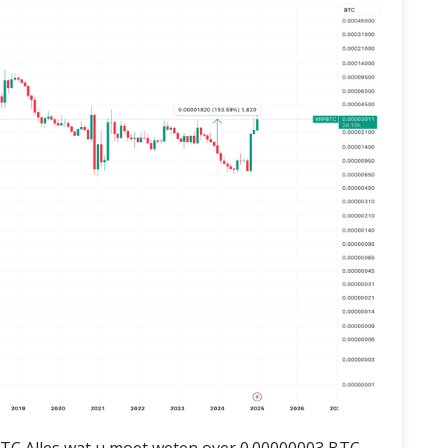
BTC Alles wat u moet weten over 0.00000003 BTC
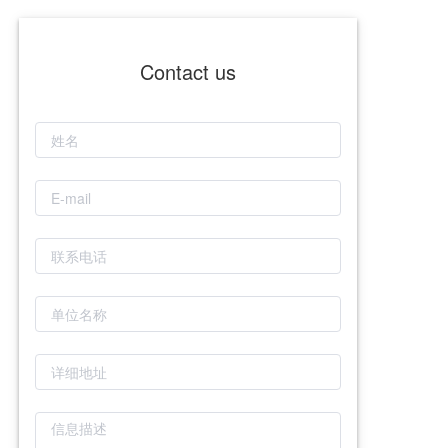
Contact us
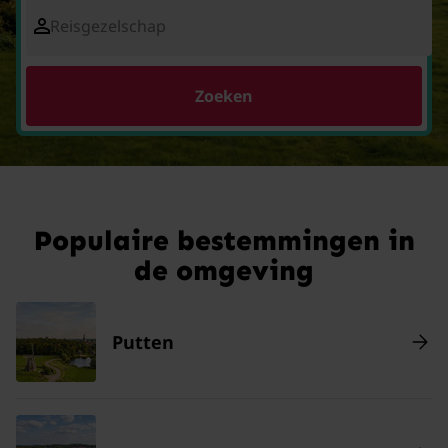
Reisgezelschap
Zoeken
Populaire bestemmingen in
de omgeving
Putten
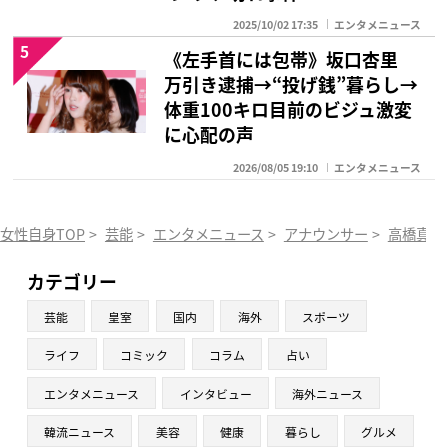
2025/10/02 17:35
エンタメニュース
5
《左手首には包帯》坂口杏里
万引き逮捕→“投げ銭”暮らし→
体重100キロ目前のビジュ激変
に心配の声
2026/08/05 19:10
エンタメニュース
女性自身TOP
>
芸能
>
エンタメニュース
>
アナウンサー
>
高橋真麻
カテゴリー
芸能
皇室
国内
海外
スポーツ
ライフ
コミック
コラム
占い
エンタメニュース
インタビュー
海外ニュース
韓流ニュース
美容
健康
暮らし
グルメ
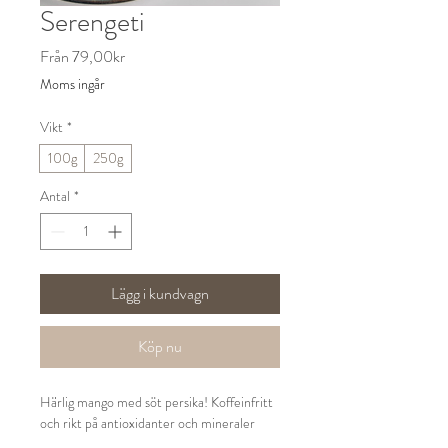
Serengeti
Reapris
Från
79,00kr
Moms ingår
Vikt
*
100g
250g
Antal
*
Lägg i kundvagn
Köp nu
Härlig mango med söt persika! Koffeinfritt
och rikt på antioxidanter och mineraler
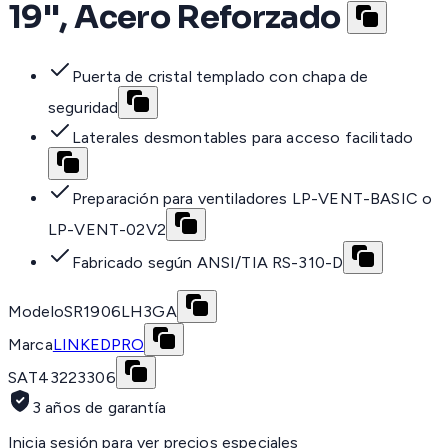
19'', Acero Reforzado
Puerta de cristal templado con chapa de
seguridad
Laterales desmontables para acceso facilitado
Preparación para ventiladores LP-VENT-BASIC o
LP-VENT-02V2
Fabricado según ANSI/TIA RS-310-D
Modelo
SR1906LH3GA
Marca
LINKEDPRO
SAT
43223306
3 años de garantía
Inicia sesión para ver precios especiales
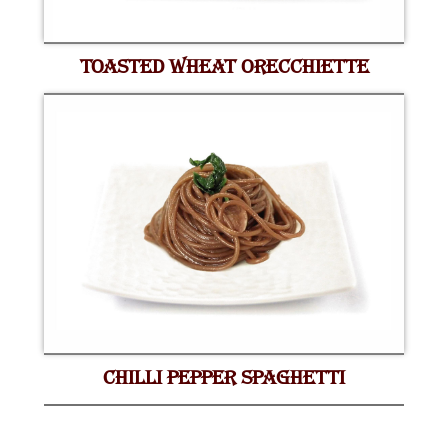
TOASTED WHEAT ORECCHIETTE
CHILLI PEPPER SPAGHETTI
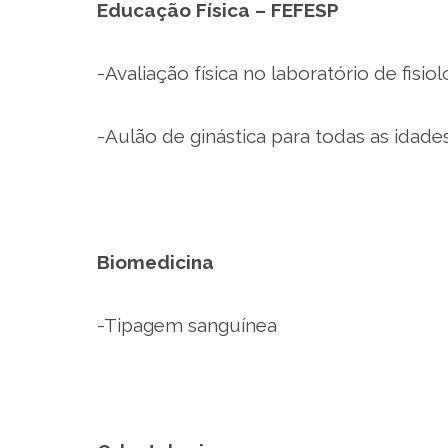
Educação Física – FEFESP
-Avaliação física no laboratório de fisi
-Aulão de ginástica para todas as idades 
Biomedicina
-Tipagem sanguínea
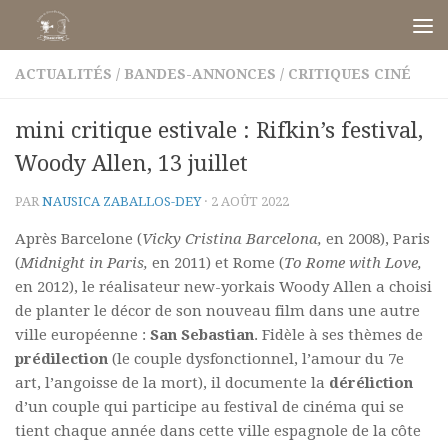
Skip to content
ACTUALITÉS
/
BANDES-ANNONCES
/
CRITIQUES CINÉ
mini critique estivale : Rifkin’s festival,
Woody Allen, 13 juillet
PAR
NAUSICA ZABALLOS-DEY
·
2 AOÛT 2022
Après Barcelone (
Vicky Cristina Barcelona,
en 2008), Paris
(
Midnight in Paris,
en 2011) et Rome (
To Rome with Love,
en 2012), le réalisateur new-yorkais Woody Allen a choisi
de planter le décor de son nouveau film dans une autre
ville européenne :
San Sebastian
. Fidèle à ses thèmes de
prédilection
(le couple dysfonctionnel, l’amour du 7e
art, l’angoisse de la mort), il documente la
déréliction
d’un couple qui participe au festival de cinéma qui se
tient chaque année dans cette ville espagnole de la côte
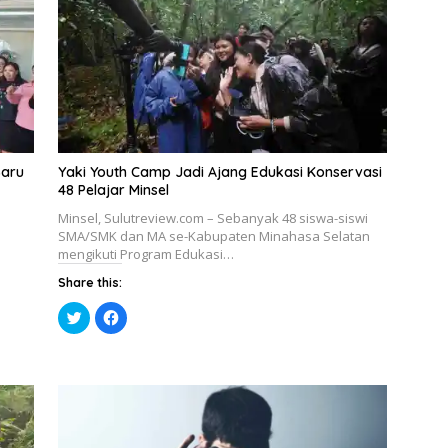
Baru
Yaki Youth Camp Jadi Ajang Edukasi Konservasi
48 Pelajar Minsel
Minsel, Sulutreview.com – Sebanyak 48 siswa-siswi
SMA/SMK dan MA se-Kabupaten Minahasa Selatan
mengikuti Program Edukasi…
Share this:
K
K
l
l
i
i
k
k
u
u
n
n
t
t
u
u
k
k
b
m
e
e
r
m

## Brief
Write the material above out again exactly. Omit every image.

## Your response
BTC Alles wat u moet weten over 0.00000003 BTC
Contact us
Reisgezelschap
Zoeken
Populaire bestemmingen in
de omgeving
Putten
2025/10/02 17:35
エンタメニュース
5
《左手首には包帯》坂口杏里
万引き逮捕→“投げ銭”暮らし→
体重100キロ目前のビジュ激変
に心配の声
2026/08/05 19:10
エンタメニュース
女性自身TOP
>
芸能
>
エンタメニュース
>
アナウンサー
>
高橋真麻
カテゴリー
芸能
皇室
国内
海外
スポーツ
ライフ
コミック
コラム
占い
エンタメニュース
インタビュー
海外ニュース
韓流ニュース
美容
健康
暮らし
グルメ
Serengeti
Reapris
Från
79,00kr
Moms ingår
Vikt
*
100g
250g
Antal
*
Lägg i kundvagn
Köp nu
Härlig mango med söt persika! Koffeinfritt
och rikt på antioxidanter och mineraler
19'', Acero Reforzado
Puerta de cristal templado con chapa de
seguridad
Laterales desmontables para acceso facilitado
Preparación para ventiladores LP-VENT-BASIC o
LP-VENT-02V2
Fabricado según ANSI/TIA RS-310-D
Modelo
SR1906LH3GA
Marca
LINKEDPRO
SAT
43223306
3 años de garantía
Inicia sesión para ver precios especiales
TOASTED WHEAT ORECCHIETTE
CHILLI PEPPER SPAGHETTI
Educação Física – FEFESP
-Avaliação física no laboratório de fisi
-Aulão de ginástica para todas as idades 
Biomedicina
-Tipagem sanguínea
Skip to content
ACTUALITÉS
/
BANDES-ANNONCES
/
CRITIQUES CINÉ
mini critique estivale : Rifkin’s festival,
Woody Allen, 13 juillet
PAR
NAUSICA ZABALLOS-DEY
·
2 AOÛT 2022
Après Barcelone (
Vicky Cristina Barcelona,
en 2008), Paris
(
Midnight in Paris,
en 2011) et Rome (
To Rome with Love,
en 2012), le réalisateur new-yorkais Woody Allen a choisi
de planter le décor de son nouveau film dans une autre
ville européenne :
San Sebastian
. Fidèle à ses thèmes de
prédilection
(le couple dysfonctionnel, l’amour du 7e
art, l’angoisse de la mort), il documente la
déréliction
d’un couple qui participe au festival de cinéma qui se
tient chaque année dans cette ville espagnole de la côte
Baru
Yaki Youth Camp Jadi Ajang Edukasi Konservasi
48 Pelajar Minsel
Minsel, Sulutreview.com – Sebanyak 48 siswa-siswi
SMA/SMK dan MA se-Kabupaten Minahasa Selatan
mengikuti Program Edukasi…
Share this:
K
K
l
l
i
i
k
k
u
u
n
n
t
t
u
u
k
k
b
m
e
e
r
m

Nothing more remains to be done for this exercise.